Text passage:
%%

West of the Moon

Galapagos Islands landforms

The Galapagos Islands are a volcanic archipelago of long-isolated flora and fauna.The Galapagos Islands are a volcanic archipelago of long-isolated flora and fauna. (Photo: Images )

Related Articles

The Galapagos Islands off the western coast of Ecuador are justifiably renowned as a biological laboratory: Rich in species found nowhere else in the world, they have been celebrated since Charles Darwin famously sang their praises as showcases of natural selection. But that floral and faunal richness stems from the islands’ isolation, and that isolation is a function of a dramatic geological story – one as worthy of experiencing, through Galapagos landscapes, as marine iguanas and giant tortoises.

Basic Geology

Like the Hawaiian archipelago, the Galapagos Islands – which include 16 main islands and many islets – derive from volcanic activity associated with a so-called hotspot in the Earth’s mantle, a source of molten rock that rises to the surface. Many geologists describe the mechanism as a mantle plume. The swelling of molten rock has produced a bulge called the Galapagos Platform peppered with the volcanoes that form both above-water islands and submerged seamounts.

Shield Volcanoes

Crystallizing magma surfaced in the mantle plume of the Galapagos hotspot builds shield volcanoes, which are massive, broadly sloping fire mountains named for their resemblance, in profile, to a battle shield. The volcanoes of the western Galapagos tend to be steeper-sided than their eastern counterparts, but because the basaltic lava ejected by shield volcanoes are typically very fluid and non-explosive, shield volcanoes are far gentler in form than their steeply conical and violent cousins, stratovolcanoes. The loftiest of the Galapagos volcanoes, and one of the most active, is Volcán Wolf, the 5, 600-foot crown of Isabela, biggest of the islands and a popular tourist destination.

%%

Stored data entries
%%

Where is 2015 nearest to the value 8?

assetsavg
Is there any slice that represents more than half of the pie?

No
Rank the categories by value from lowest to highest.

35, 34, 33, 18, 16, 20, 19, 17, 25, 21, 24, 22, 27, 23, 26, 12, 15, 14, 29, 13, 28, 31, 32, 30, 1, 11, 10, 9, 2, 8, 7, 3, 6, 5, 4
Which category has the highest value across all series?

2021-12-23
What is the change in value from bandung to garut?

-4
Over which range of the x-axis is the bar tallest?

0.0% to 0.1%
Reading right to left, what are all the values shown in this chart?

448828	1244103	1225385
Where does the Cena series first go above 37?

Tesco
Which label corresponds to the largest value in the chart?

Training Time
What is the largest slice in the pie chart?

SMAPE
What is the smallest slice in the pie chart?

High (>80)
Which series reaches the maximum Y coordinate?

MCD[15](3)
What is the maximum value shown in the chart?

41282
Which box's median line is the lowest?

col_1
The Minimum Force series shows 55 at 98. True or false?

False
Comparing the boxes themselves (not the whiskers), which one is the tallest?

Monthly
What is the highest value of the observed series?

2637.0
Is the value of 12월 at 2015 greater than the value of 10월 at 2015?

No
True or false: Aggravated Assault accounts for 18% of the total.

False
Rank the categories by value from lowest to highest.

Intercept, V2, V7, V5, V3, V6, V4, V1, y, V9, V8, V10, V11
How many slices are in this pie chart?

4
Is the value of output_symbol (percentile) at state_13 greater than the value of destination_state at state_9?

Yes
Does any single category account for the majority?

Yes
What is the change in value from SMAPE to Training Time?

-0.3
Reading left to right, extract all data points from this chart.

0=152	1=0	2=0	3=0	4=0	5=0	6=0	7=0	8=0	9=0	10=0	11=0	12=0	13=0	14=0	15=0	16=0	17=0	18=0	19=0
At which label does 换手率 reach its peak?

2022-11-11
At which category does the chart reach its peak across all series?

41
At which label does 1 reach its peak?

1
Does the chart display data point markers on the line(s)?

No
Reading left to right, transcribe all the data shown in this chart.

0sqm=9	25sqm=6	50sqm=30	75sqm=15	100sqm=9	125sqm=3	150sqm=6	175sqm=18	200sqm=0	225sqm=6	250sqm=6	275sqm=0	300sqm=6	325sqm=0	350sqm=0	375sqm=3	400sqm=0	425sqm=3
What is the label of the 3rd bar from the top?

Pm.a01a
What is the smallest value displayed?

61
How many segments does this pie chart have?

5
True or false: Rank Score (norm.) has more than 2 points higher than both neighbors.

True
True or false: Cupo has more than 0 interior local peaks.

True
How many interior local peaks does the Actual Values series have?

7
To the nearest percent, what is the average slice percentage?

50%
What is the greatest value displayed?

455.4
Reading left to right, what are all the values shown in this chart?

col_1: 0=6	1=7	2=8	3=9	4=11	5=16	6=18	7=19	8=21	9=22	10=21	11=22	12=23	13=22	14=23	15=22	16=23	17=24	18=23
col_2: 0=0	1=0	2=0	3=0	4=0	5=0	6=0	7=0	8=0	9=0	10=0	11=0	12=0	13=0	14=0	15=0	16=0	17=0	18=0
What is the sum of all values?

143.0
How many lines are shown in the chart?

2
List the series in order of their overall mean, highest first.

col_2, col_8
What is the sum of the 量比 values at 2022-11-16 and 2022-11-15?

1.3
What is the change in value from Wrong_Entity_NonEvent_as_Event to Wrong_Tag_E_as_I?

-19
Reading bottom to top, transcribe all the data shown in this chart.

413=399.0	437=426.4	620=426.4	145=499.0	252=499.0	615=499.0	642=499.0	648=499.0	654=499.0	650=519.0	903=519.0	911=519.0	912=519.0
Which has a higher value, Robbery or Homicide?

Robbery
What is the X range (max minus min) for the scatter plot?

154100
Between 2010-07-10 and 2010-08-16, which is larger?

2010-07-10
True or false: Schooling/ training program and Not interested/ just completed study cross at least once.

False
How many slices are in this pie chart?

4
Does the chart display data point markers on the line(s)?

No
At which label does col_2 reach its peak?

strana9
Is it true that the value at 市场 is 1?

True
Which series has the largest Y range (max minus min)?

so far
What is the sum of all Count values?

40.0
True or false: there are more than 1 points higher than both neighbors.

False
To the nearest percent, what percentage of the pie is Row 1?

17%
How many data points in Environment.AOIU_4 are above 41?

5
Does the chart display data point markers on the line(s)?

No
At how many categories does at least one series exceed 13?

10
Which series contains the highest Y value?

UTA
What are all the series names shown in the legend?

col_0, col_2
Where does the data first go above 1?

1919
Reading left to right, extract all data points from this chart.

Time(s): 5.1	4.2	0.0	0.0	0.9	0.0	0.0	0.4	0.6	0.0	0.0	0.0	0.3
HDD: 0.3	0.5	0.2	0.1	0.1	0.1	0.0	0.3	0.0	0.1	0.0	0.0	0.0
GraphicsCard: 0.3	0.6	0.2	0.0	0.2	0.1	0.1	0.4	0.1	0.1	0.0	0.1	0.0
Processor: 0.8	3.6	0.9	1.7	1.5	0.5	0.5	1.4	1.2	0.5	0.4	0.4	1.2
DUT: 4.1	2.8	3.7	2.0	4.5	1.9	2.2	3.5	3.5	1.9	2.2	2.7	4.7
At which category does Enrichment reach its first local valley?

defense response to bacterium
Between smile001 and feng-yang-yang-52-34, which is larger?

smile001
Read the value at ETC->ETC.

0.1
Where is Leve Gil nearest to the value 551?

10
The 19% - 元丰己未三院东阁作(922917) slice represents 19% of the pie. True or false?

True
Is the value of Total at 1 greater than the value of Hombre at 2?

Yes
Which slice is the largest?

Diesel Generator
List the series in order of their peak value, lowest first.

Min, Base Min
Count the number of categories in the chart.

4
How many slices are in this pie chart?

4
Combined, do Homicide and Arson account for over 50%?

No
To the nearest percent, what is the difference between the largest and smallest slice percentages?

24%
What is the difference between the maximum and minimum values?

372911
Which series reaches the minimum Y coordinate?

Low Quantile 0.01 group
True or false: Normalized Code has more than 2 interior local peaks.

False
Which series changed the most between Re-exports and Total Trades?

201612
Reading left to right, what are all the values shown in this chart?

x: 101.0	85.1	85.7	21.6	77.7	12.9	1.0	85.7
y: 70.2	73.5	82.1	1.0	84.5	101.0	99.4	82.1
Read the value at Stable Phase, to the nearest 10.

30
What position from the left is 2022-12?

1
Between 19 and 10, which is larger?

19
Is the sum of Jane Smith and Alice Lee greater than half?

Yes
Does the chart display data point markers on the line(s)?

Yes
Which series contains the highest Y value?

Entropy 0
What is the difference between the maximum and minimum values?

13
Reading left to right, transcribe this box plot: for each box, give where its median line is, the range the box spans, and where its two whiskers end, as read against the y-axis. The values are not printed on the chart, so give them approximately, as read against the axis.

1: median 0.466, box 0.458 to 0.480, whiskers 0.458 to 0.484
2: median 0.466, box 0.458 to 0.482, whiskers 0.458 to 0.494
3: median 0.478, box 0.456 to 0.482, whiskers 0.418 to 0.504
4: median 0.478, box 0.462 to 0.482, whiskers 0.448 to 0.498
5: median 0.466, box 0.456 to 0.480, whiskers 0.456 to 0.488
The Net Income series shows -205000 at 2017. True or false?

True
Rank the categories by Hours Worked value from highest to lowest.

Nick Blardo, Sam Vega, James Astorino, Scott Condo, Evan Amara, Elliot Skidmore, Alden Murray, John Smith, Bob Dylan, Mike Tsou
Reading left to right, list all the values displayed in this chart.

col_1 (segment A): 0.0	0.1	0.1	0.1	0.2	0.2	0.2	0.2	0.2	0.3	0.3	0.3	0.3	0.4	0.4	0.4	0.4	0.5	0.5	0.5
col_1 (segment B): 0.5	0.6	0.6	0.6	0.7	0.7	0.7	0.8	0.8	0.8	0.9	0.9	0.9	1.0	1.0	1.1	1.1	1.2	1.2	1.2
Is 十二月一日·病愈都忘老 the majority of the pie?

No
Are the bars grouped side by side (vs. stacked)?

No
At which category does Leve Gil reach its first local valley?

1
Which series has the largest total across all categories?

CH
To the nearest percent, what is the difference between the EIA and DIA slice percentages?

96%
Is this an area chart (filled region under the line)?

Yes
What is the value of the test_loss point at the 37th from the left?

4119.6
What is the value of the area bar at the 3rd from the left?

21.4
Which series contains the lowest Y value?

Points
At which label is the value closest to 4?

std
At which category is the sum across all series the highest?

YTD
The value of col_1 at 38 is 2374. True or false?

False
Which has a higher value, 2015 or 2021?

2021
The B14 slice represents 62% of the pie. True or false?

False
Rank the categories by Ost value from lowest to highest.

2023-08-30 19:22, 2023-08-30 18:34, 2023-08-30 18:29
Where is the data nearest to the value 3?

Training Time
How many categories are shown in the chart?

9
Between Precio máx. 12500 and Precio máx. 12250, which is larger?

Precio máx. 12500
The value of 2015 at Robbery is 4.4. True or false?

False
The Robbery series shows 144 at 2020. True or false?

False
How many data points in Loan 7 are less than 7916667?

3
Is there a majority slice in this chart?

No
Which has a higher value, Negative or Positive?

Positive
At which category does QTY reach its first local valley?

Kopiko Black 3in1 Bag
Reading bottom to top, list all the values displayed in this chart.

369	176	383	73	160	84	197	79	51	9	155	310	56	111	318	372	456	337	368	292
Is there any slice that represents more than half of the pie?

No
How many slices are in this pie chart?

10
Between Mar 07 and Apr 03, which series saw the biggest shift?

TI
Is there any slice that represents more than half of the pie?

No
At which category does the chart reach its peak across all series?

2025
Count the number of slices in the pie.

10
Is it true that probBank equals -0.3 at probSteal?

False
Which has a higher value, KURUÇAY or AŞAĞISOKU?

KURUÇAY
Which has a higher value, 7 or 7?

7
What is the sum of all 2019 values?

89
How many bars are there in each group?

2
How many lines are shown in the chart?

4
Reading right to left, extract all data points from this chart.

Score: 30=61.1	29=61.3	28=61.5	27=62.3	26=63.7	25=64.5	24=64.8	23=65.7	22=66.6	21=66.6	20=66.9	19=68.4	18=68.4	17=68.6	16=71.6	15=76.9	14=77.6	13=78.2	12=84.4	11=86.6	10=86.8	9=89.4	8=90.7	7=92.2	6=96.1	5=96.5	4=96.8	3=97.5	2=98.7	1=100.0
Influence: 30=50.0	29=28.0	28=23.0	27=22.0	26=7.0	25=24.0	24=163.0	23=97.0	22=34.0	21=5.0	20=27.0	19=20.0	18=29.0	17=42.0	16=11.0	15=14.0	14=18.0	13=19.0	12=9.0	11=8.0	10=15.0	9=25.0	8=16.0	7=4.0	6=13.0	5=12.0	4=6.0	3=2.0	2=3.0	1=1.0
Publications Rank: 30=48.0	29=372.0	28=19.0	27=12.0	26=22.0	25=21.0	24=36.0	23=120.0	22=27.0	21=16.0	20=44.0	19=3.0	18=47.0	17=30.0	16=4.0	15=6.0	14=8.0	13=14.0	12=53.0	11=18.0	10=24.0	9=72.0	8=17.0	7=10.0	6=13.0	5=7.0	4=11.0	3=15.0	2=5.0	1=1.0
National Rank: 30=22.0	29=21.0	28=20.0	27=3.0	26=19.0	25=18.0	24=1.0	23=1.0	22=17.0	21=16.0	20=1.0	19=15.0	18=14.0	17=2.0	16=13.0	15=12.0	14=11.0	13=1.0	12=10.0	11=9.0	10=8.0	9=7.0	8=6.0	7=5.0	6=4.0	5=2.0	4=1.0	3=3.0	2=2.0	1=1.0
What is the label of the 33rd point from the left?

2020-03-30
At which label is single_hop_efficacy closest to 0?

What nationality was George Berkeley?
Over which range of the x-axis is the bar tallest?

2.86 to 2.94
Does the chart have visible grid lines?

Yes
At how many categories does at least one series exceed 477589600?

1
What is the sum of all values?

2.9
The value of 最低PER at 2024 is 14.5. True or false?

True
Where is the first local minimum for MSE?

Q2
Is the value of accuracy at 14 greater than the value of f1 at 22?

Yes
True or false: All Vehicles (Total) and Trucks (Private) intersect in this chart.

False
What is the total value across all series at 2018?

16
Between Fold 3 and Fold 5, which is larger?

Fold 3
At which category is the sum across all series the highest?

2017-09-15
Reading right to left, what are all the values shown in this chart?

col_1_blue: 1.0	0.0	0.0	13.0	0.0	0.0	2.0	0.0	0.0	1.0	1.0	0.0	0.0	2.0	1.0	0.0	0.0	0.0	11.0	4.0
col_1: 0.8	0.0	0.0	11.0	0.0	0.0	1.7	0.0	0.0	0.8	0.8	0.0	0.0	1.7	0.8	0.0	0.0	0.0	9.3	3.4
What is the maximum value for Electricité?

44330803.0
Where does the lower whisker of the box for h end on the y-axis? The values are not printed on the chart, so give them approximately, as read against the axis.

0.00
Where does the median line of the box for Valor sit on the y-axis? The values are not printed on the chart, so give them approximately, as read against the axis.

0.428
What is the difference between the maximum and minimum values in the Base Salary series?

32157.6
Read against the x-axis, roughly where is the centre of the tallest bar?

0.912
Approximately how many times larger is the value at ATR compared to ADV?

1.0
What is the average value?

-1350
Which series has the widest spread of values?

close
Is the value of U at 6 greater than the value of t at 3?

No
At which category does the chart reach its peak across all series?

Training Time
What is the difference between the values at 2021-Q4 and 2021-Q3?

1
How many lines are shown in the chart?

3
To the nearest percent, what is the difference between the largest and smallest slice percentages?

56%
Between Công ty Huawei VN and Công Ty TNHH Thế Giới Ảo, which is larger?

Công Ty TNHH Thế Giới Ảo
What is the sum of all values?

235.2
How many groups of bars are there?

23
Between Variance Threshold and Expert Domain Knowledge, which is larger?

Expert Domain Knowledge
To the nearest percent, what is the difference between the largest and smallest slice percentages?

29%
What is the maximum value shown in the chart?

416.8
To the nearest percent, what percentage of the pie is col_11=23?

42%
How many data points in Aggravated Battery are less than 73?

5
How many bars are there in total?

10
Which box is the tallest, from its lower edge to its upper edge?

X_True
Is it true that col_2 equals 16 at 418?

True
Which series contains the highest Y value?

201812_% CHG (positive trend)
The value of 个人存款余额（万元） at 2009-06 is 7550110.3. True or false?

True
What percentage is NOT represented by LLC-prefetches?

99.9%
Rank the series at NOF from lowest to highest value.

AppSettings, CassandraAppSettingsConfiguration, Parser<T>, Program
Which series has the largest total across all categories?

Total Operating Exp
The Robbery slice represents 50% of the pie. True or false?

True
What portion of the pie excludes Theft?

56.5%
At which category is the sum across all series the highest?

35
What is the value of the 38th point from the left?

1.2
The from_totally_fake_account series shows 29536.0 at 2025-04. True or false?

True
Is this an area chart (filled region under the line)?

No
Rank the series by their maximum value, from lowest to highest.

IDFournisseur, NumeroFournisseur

%%

Task directions:
Pick up the passage on Galapagos Islands landforms after its last sentence, about Volcán Wolf, and keep writing it.

Expected answer:
Calderas

A volcanic crater that collapses due to failures in the underlying magma chambers forms a broader summit depression called a caldera. Huge calderas top volcanoes of the western Galapagos: Volcán Wolf has a 2, 000-foot-deep caldera. These ruined mouths give the mountains their level-looking summits in profile. A caldera atop an active volcano may be flooded with lava in a subsequent eruption, as seen on Marchena Island. A number of Galapagos calderas contain lakes, both saline and fresh.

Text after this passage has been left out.